INPUT DATA
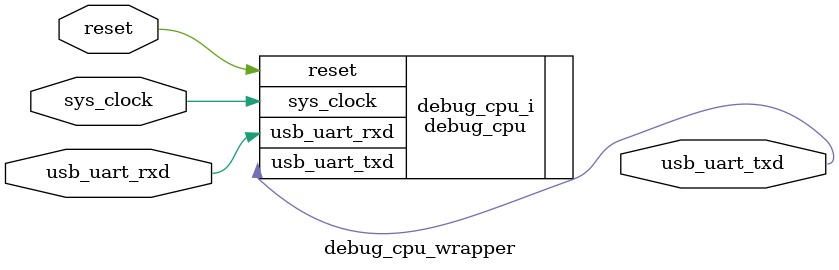
<source format=v>
`timescale 1 ps / 1 ps

module debug_cpu_wrapper
   (reset,
    sys_clock,
    usb_uart_rxd,
    usb_uart_txd);
  input reset;
  input sys_clock;
  input usb_uart_rxd;
  output usb_uart_txd;

  wire reset;
  wire sys_clock;
  wire usb_uart_rxd;
  wire usb_uart_txd;

  debug_cpu debug_cpu_i
       (.reset(reset),
        .sys_clock(sys_clock),
        .usb_uart_rxd(usb_uart_rxd),
        .usb_uart_txd(usb_uart_txd));
endmodule

</source>
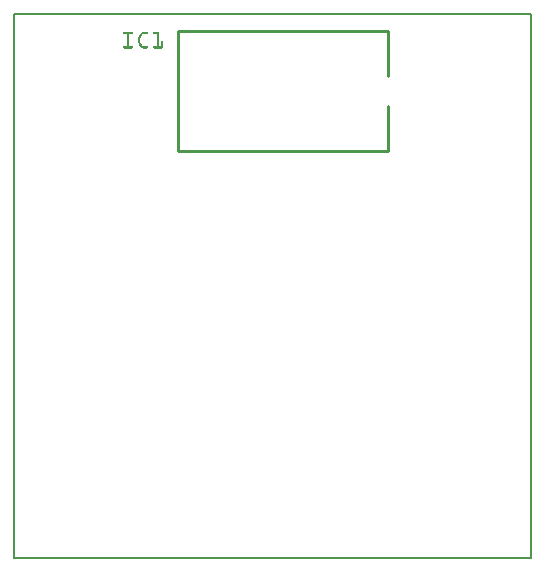
<source format=gto>
G04 MADE WITH FRITZING*
G04 WWW.FRITZING.ORG*
G04 DOUBLE SIDED*
G04 HOLES PLATED*
G04 CONTOUR ON CENTER OF CONTOUR VECTOR*
%ASAXBY*%
%FSLAX23Y23*%
%MOIN*%
%OFA0B0*%
%SFA1.0B1.0*%
%ADD10R,1.730980X1.820650X1.714980X1.804650*%
%ADD11C,0.008000*%
%ADD12C,0.010000*%
%ADD13R,0.001000X0.001000*%
%LNSILK1*%
G90*
G70*
G54D11*
X4Y1817D02*
X1727Y1817D01*
X1727Y4D01*
X4Y4D01*
X4Y1817D01*
D02*
G54D12*
X1249Y1761D02*
X549Y1761D01*
D02*
X549Y1761D02*
X549Y1361D01*
D02*
X549Y1361D02*
X1249Y1361D01*
D02*
X1249Y1761D02*
X1249Y1611D01*
D02*
X1249Y1511D02*
X1249Y1361D01*
G54D13*
X369Y1757D02*
X396Y1757D01*
X433Y1757D02*
X446Y1757D01*
X469Y1757D02*
X485Y1757D01*
X367Y1756D02*
X398Y1756D01*
X429Y1756D02*
X448Y1756D01*
X467Y1756D02*
X486Y1756D01*
X366Y1755D02*
X399Y1755D01*
X428Y1755D02*
X449Y1755D01*
X466Y1755D02*
X486Y1755D01*
X366Y1754D02*
X399Y1754D01*
X426Y1754D02*
X449Y1754D01*
X466Y1754D02*
X486Y1754D01*
X366Y1753D02*
X399Y1753D01*
X426Y1753D02*
X449Y1753D01*
X466Y1753D02*
X486Y1753D01*
X366Y1752D02*
X399Y1752D01*
X425Y1752D02*
X449Y1752D01*
X466Y1752D02*
X486Y1752D01*
X367Y1751D02*
X398Y1751D01*
X424Y1751D02*
X448Y1751D01*
X467Y1751D02*
X486Y1751D01*
X379Y1750D02*
X386Y1750D01*
X424Y1750D02*
X432Y1750D01*
X479Y1750D02*
X486Y1750D01*
X379Y1749D02*
X385Y1749D01*
X423Y1749D02*
X431Y1749D01*
X480Y1749D02*
X486Y1749D01*
X379Y1748D02*
X385Y1748D01*
X423Y1748D02*
X430Y1748D01*
X480Y1748D02*
X486Y1748D01*
X379Y1747D02*
X385Y1747D01*
X422Y1747D02*
X429Y1747D01*
X480Y1747D02*
X486Y1747D01*
X379Y1746D02*
X385Y1746D01*
X422Y1746D02*
X429Y1746D01*
X480Y1746D02*
X486Y1746D01*
X379Y1745D02*
X385Y1745D01*
X421Y1745D02*
X428Y1745D01*
X480Y1745D02*
X486Y1745D01*
X379Y1744D02*
X385Y1744D01*
X421Y1744D02*
X428Y1744D01*
X480Y1744D02*
X486Y1744D01*
X379Y1743D02*
X385Y1743D01*
X420Y1743D02*
X427Y1743D01*
X480Y1743D02*
X486Y1743D01*
X379Y1742D02*
X385Y1742D01*
X420Y1742D02*
X427Y1742D01*
X480Y1742D02*
X486Y1742D01*
X379Y1741D02*
X385Y1741D01*
X419Y1741D02*
X426Y1741D01*
X480Y1741D02*
X486Y1741D01*
X379Y1740D02*
X385Y1740D01*
X419Y1740D02*
X426Y1740D01*
X480Y1740D02*
X486Y1740D01*
X379Y1739D02*
X385Y1739D01*
X418Y1739D02*
X425Y1739D01*
X480Y1739D02*
X486Y1739D01*
X379Y1738D02*
X385Y1738D01*
X418Y1738D02*
X425Y1738D01*
X480Y1738D02*
X486Y1738D01*
X379Y1737D02*
X385Y1737D01*
X417Y1737D02*
X424Y1737D01*
X480Y1737D02*
X486Y1737D01*
X379Y1736D02*
X385Y1736D01*
X417Y1736D02*
X424Y1736D01*
X480Y1736D02*
X486Y1736D01*
X379Y1735D02*
X385Y1735D01*
X417Y1735D02*
X423Y1735D01*
X480Y1735D02*
X486Y1735D01*
X379Y1734D02*
X385Y1734D01*
X416Y1734D02*
X423Y1734D01*
X480Y1734D02*
X486Y1734D01*
X379Y1733D02*
X385Y1733D01*
X416Y1733D02*
X422Y1733D01*
X480Y1733D02*
X486Y1733D01*
X379Y1732D02*
X385Y1732D01*
X416Y1732D02*
X422Y1732D01*
X480Y1732D02*
X486Y1732D01*
X379Y1731D02*
X385Y1731D01*
X416Y1731D02*
X422Y1731D01*
X480Y1731D02*
X486Y1731D01*
X379Y1730D02*
X385Y1730D01*
X416Y1730D02*
X422Y1730D01*
X480Y1730D02*
X486Y1730D01*
X379Y1729D02*
X385Y1729D01*
X416Y1729D02*
X422Y1729D01*
X480Y1729D02*
X486Y1729D01*
X379Y1728D02*
X385Y1728D01*
X416Y1728D02*
X422Y1728D01*
X480Y1728D02*
X486Y1728D01*
X379Y1727D02*
X385Y1727D01*
X416Y1727D02*
X422Y1727D01*
X480Y1727D02*
X486Y1727D01*
X495Y1727D02*
X498Y1727D01*
X379Y1726D02*
X385Y1726D01*
X416Y1726D02*
X423Y1726D01*
X480Y1726D02*
X486Y1726D01*
X494Y1726D02*
X499Y1726D01*
X379Y1725D02*
X385Y1725D01*
X417Y1725D02*
X423Y1725D01*
X480Y1725D02*
X486Y1725D01*
X494Y1725D02*
X499Y1725D01*
X379Y1724D02*
X385Y1724D01*
X417Y1724D02*
X424Y1724D01*
X480Y1724D02*
X486Y1724D01*
X494Y1724D02*
X500Y1724D01*
X379Y1723D02*
X385Y1723D01*
X417Y1723D02*
X424Y1723D01*
X480Y1723D02*
X486Y1723D01*
X494Y1723D02*
X500Y1723D01*
X379Y1722D02*
X385Y1722D01*
X418Y1722D02*
X425Y1722D01*
X480Y1722D02*
X486Y1722D01*
X494Y1722D02*
X500Y1722D01*
X379Y1721D02*
X385Y1721D01*
X418Y1721D02*
X425Y1721D01*
X480Y1721D02*
X486Y1721D01*
X494Y1721D02*
X500Y1721D01*
X379Y1720D02*
X385Y1720D01*
X419Y1720D02*
X426Y1720D01*
X480Y1720D02*
X486Y1720D01*
X494Y1720D02*
X500Y1720D01*
X379Y1719D02*
X385Y1719D01*
X419Y1719D02*
X426Y1719D01*
X480Y1719D02*
X486Y1719D01*
X494Y1719D02*
X500Y1719D01*
X379Y1718D02*
X385Y1718D01*
X420Y1718D02*
X427Y1718D01*
X480Y1718D02*
X486Y1718D01*
X494Y1718D02*
X500Y1718D01*
X379Y1717D02*
X385Y1717D01*
X420Y1717D02*
X427Y1717D01*
X480Y1717D02*
X486Y1717D01*
X494Y1717D02*
X500Y1717D01*
X379Y1716D02*
X385Y1716D01*
X421Y1716D02*
X428Y1716D01*
X480Y1716D02*
X486Y1716D01*
X494Y1716D02*
X500Y1716D01*
X379Y1715D02*
X385Y1715D01*
X421Y1715D02*
X428Y1715D01*
X480Y1715D02*
X486Y1715D01*
X494Y1715D02*
X500Y1715D01*
X379Y1714D02*
X385Y1714D01*
X422Y1714D02*
X429Y1714D01*
X480Y1714D02*
X486Y1714D01*
X494Y1714D02*
X500Y1714D01*
X379Y1713D02*
X385Y1713D01*
X422Y1713D02*
X429Y1713D01*
X480Y1713D02*
X486Y1713D01*
X494Y1713D02*
X500Y1713D01*
X379Y1712D02*
X385Y1712D01*
X423Y1712D02*
X430Y1712D01*
X480Y1712D02*
X486Y1712D01*
X494Y1712D02*
X500Y1712D01*
X379Y1711D02*
X385Y1711D01*
X423Y1711D02*
X431Y1711D01*
X480Y1711D02*
X486Y1711D01*
X494Y1711D02*
X500Y1711D01*
X379Y1710D02*
X386Y1710D01*
X424Y1710D02*
X432Y1710D01*
X479Y1710D02*
X486Y1710D01*
X493Y1710D02*
X500Y1710D01*
X367Y1709D02*
X398Y1709D01*
X424Y1709D02*
X448Y1709D01*
X467Y1709D02*
X500Y1709D01*
X366Y1708D02*
X399Y1708D01*
X425Y1708D02*
X449Y1708D01*
X466Y1708D02*
X500Y1708D01*
X366Y1707D02*
X399Y1707D01*
X426Y1707D02*
X449Y1707D01*
X466Y1707D02*
X500Y1707D01*
X366Y1706D02*
X399Y1706D01*
X427Y1706D02*
X449Y1706D01*
X466Y1706D02*
X500Y1706D01*
X366Y1705D02*
X399Y1705D01*
X428Y1705D02*
X449Y1705D01*
X466Y1705D02*
X499Y1705D01*
X367Y1704D02*
X398Y1704D01*
X430Y1704D02*
X448Y1704D01*
X467Y1704D02*
X498Y1704D01*
X369Y1703D02*
X396Y1703D01*
X433Y1703D02*
X446Y1703D01*
X469Y1703D02*
X496Y1703D01*
D02*
G04 End of Silk1*
M02*
</source>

WHAT THE TASK REQUIRES
Restate word for word the lines in the material above from the one with "X486Y1738D01*" to the one with "X486Y1718D01*"; both of those lines count, and nothing else does.

ANSWER TO THIS PROBLEM
X486Y1738D01*
X379Y1737D02*
X385Y1737D01*
X417Y1737D02*
X424Y1737D01*
X480Y1737D02*
X486Y1737D01*
X379Y1736D02*
X385Y1736D01*
X417Y1736D02*
X424Y1736D01*
X480Y1736D02*
X486Y1736D01*
X379Y1735D02*
X385Y1735D01*
X417Y1735D02*
X423Y1735D01*
X480Y1735D02*
X486Y1735D01*
X379Y1734D02*
X385Y1734D01*
X416Y1734D02*
X423Y1734D01*
X480Y1734D02*
X486Y1734D01*
X379Y1733D02*
X385Y1733D01*
X416Y1733D02*
X422Y1733D01*
X480Y1733D02*
X486Y1733D01*
X379Y1732D02*
X385Y1732D01*
X416Y1732D02*
X422Y1732D01*
X480Y1732D02*
X486Y1732D01*
X379Y1731D02*
X385Y1731D01*
X416Y1731D02*
X422Y1731D01*
X480Y1731D02*
X486Y1731D01*
X379Y1730D02*
X385Y1730D01*
X416Y1730D02*
X422Y1730D01*
X480Y1730D02*
X486Y1730D01*
X379Y1729D02*
X385Y1729D01*
X416Y1729D02*
X422Y1729D01*
X480Y1729D02*
X486Y1729D01*
X379Y1728D02*
X385Y1728D01*
X416Y1728D02*
X422Y1728D01*
X480Y1728D02*
X486Y1728D01*
X379Y1727D02*
X385Y1727D01*
X416Y1727D02*
X422Y1727D01*
X480Y1727D02*
X486Y1727D01*
X495Y1727D02*
X498Y1727D01*
X379Y1726D02*
X385Y1726D01*
X416Y1726D02*
X423Y1726D01*
X480Y1726D02*
X486Y1726D01*
X494Y1726D02*
X499Y1726D01*
X379Y1725D02*
X385Y1725D01*
X417Y1725D02*
X423Y1725D01*
X480Y1725D02*
X486Y1725D01*
X494Y1725D02*
X499Y1725D01*
X379Y1724D02*
X385Y1724D01*
X417Y1724D02*
X424Y1724D01*
X480Y1724D02*
X486Y1724D01*
X494Y1724D02*
X500Y1724D01*
X379Y1723D02*
X385Y1723D01*
X417Y1723D02*
X424Y1723D01*
X480Y1723D02*
X486Y1723D01*
X494Y1723D02*
X500Y1723D01*
X379Y1722D02*
X385Y1722D01*
X418Y1722D02*
X425Y1722D01*
X480Y1722D02*
X486Y1722D01*
X494Y1722D02*
X500Y1722D01*
X379Y1721D02*
X385Y1721D01*
X418Y1721D02*
X425Y1721D01*
X480Y1721D02*
X486Y1721D01*
X494Y1721D02*
X500Y1721D01*
X379Y1720D02*
X385Y1720D01*
X419Y1720D02*
X426Y1720D01*
X480Y1720D02*
X486Y1720D01*
X494Y1720D02*
X500Y1720D01*
X379Y1719D02*
X385Y1719D01*
X419Y1719D02*
X426Y1719D01*
X480Y1719D02*
X486Y1719D01*
X494Y1719D02*
X500Y1719D01*
X379Y1718D02*
X385Y1718D01*
X420Y1718D02*
X427Y1718D01*
X480Y1718D02*
X486Y1718D01*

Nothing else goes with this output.